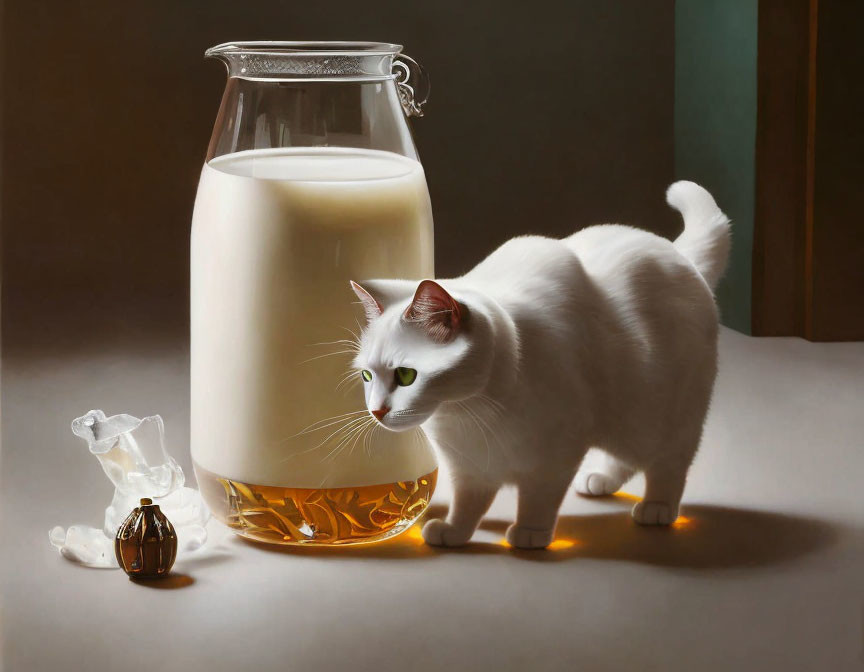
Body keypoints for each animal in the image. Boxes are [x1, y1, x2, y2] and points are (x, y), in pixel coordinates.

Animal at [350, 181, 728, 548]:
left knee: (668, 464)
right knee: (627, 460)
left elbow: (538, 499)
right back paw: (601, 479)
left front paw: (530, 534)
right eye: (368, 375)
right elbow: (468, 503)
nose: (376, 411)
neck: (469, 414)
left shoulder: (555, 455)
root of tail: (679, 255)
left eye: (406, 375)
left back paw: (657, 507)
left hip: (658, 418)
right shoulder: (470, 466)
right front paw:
=====
**DIRECTIONS:**
Write out all the records again, exactly, minus any pictures.

**EXERCISE RESULT:**
Body keypoints for each animal in the image. Boxes are [x1, y1, x2, y2] and points are (x, y), in pixel coordinates.

Animal at [350, 181, 728, 548]:
left knee: (668, 464)
right knee: (627, 460)
left elbow: (538, 499)
right back paw: (601, 479)
left front paw: (530, 534)
right eye: (368, 375)
right elbow: (468, 503)
nose: (376, 411)
neck: (469, 414)
left shoulder: (555, 455)
root of tail: (679, 255)
left eye: (406, 375)
left back paw: (657, 507)
left hip: (658, 418)
right shoulder: (470, 466)
right front paw:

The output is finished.